> _WHAT NEEDS TO BE DONE_
Copy the records below exactly, but leave out any picture they contain.

Extracted page text data
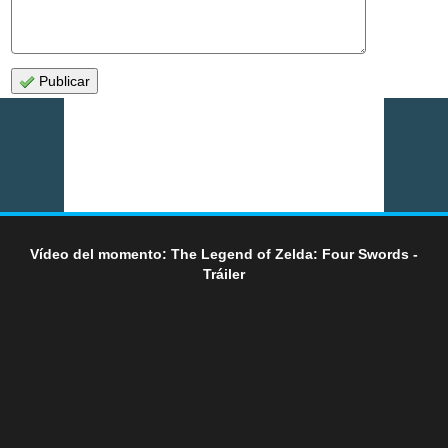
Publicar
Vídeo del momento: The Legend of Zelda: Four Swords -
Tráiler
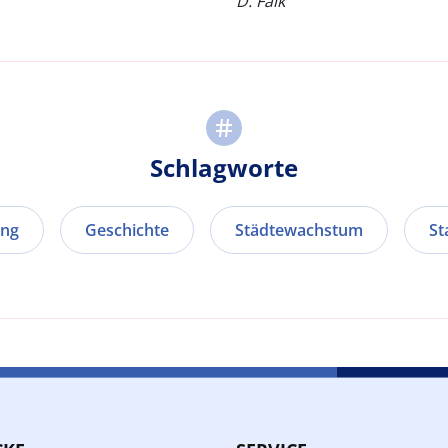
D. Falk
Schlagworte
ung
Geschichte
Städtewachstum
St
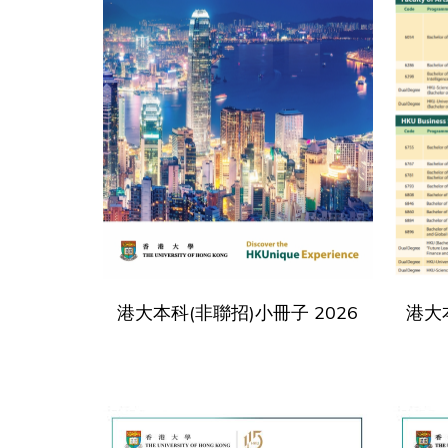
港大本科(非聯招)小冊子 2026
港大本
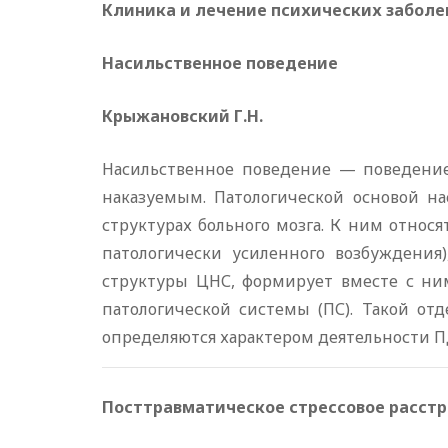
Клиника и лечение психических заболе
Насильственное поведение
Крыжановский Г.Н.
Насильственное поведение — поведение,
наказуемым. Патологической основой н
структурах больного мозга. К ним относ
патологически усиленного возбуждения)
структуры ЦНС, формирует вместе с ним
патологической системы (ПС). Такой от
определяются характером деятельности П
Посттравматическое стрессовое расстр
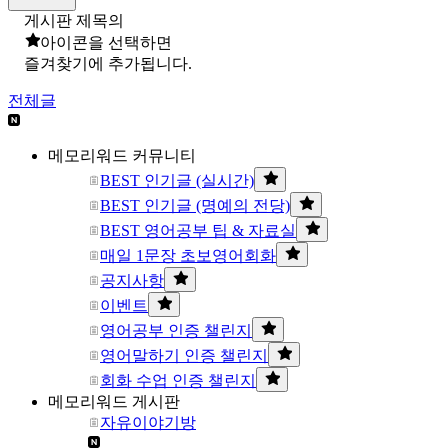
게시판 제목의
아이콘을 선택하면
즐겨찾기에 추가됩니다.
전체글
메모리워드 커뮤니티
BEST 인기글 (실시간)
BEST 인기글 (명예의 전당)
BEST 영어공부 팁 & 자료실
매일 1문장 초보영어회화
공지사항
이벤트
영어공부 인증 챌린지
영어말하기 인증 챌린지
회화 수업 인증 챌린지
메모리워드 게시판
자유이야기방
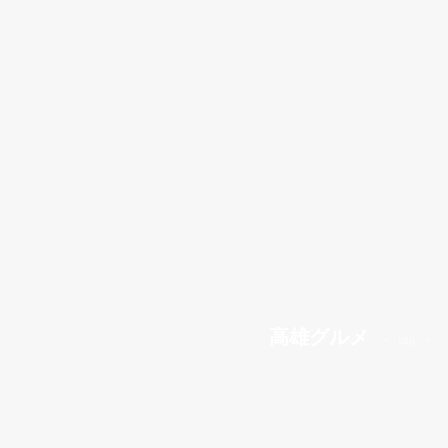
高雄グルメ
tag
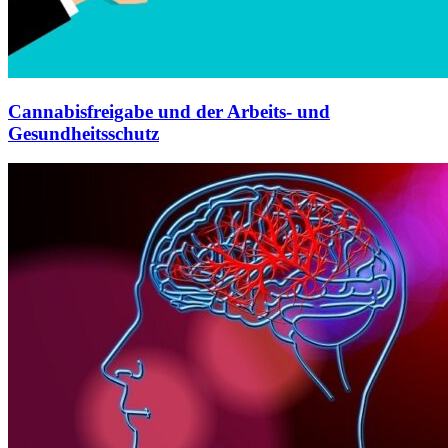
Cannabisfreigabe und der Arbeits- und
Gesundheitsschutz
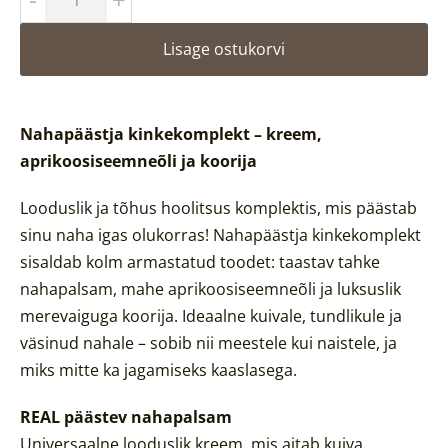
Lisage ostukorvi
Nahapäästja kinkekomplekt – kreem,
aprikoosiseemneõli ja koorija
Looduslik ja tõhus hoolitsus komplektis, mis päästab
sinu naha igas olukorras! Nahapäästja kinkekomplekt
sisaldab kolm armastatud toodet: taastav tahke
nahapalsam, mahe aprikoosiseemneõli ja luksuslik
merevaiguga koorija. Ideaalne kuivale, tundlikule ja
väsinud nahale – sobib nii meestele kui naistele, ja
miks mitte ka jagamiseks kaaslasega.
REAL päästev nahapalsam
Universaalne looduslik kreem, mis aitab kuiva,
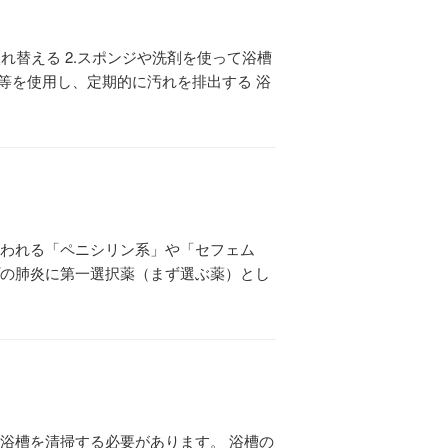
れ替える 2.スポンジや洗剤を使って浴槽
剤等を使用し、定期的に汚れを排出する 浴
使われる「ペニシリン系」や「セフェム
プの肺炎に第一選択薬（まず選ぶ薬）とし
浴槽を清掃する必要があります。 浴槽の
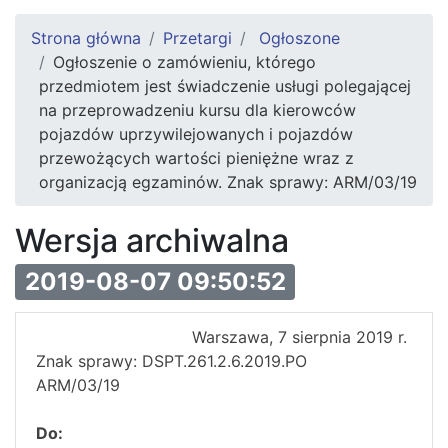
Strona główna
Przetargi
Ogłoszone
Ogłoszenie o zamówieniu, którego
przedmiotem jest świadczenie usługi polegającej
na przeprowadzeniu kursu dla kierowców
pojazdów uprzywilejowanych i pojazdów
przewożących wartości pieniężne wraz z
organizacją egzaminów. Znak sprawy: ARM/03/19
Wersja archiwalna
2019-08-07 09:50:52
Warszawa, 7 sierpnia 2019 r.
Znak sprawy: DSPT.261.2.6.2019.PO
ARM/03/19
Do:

> _OUTPUT FOR THIS TASK_
Publicar
Vídeo del momento: The Legend of Zelda: Four Swords -
Tráiler
D. Falk
Schlagworte
ung
Geschichte
Städtewachstum
St
港大本科(非聯招)小冊子 2026
港大本
Клиника и лечение психических заболе
Насильственное поведение
Крыжановский Г.Н.
Насильственное поведение — поведение,
наказуемым. Патологической основой н
структурах больного мозга. К ним относ
патологически усиленного возбуждения)
структуры ЦНС, формирует вместе с ним
патологической системы (ПС). Такой от
определяются характером деятельности П
Посттравматическое стрессовое расстр
게시판 제목의
아이콘을 선택하면
즐겨찾기에 추가됩니다.
전체글
메모리워드 커뮤니티
BEST 인기글 (실시간)
BEST 인기글 (명예의 전당)
BEST 영어공부 팁 & 자료실
매일 1문장 초보영어회화
공지사항
이벤트
영어공부 인증 챌린지
영어말하기 인증 챌린지
회화 수업 인증 챌린지
메모리워드 게시판
자유이야기방
高雄グルメ
tag
Cannabisfreigabe und der Arbeits- und
Gesundheitsschutz
Lisage ostukorvi
Nahapäästja kinkekomplekt – kreem,
aprikoosiseemneõli ja koorija
Looduslik ja tõhus hoolitsus komplektis, mis päästab
sinu naha igas olukorras! Nahapäästja kinkekomplekt
sisaldab kolm armastatud toodet: taastav tahke
nahapalsam, mahe aprikoosiseemneõli ja luksuslik
merevaiguga koorija. Ideaalne kuivale, tundlikule ja
väsinud nahale – sobib nii meestele kui naistele, ja
miks mitte ka jagamiseks kaaslasega.
REAL päästev nahapalsam
Universaalne looduslik kreem, mis aitab kuiva,
れ替える 2.スポンジや洗剤を使って浴槽
剤等を使用し、定期的に汚れを排出する 浴
使われる「ペニシリン系」や「セフェム
プの肺炎に第一選択薬（まず選ぶ薬）とし
浴槽を清掃する必要があります。 浴槽の
Strona główna
Przetargi
Ogłoszone
Ogłoszenie o zamówieniu, którego
przedmiotem jest świadczenie usługi polegającej
na przeprowadzeniu kursu dla kierowców
pojazdów uprzywilejowanych i pojazdów
przewożących wartości pieniężne wraz z
organizacją egzaminów. Znak sprawy: ARM/03/19
Wersja archiwalna
2019-08-07 09:50:52
Warszawa, 7 sierpnia 2019 r.
Znak sprawy: DSPT.261.2.6.2019.PO
ARM/03/19
Do:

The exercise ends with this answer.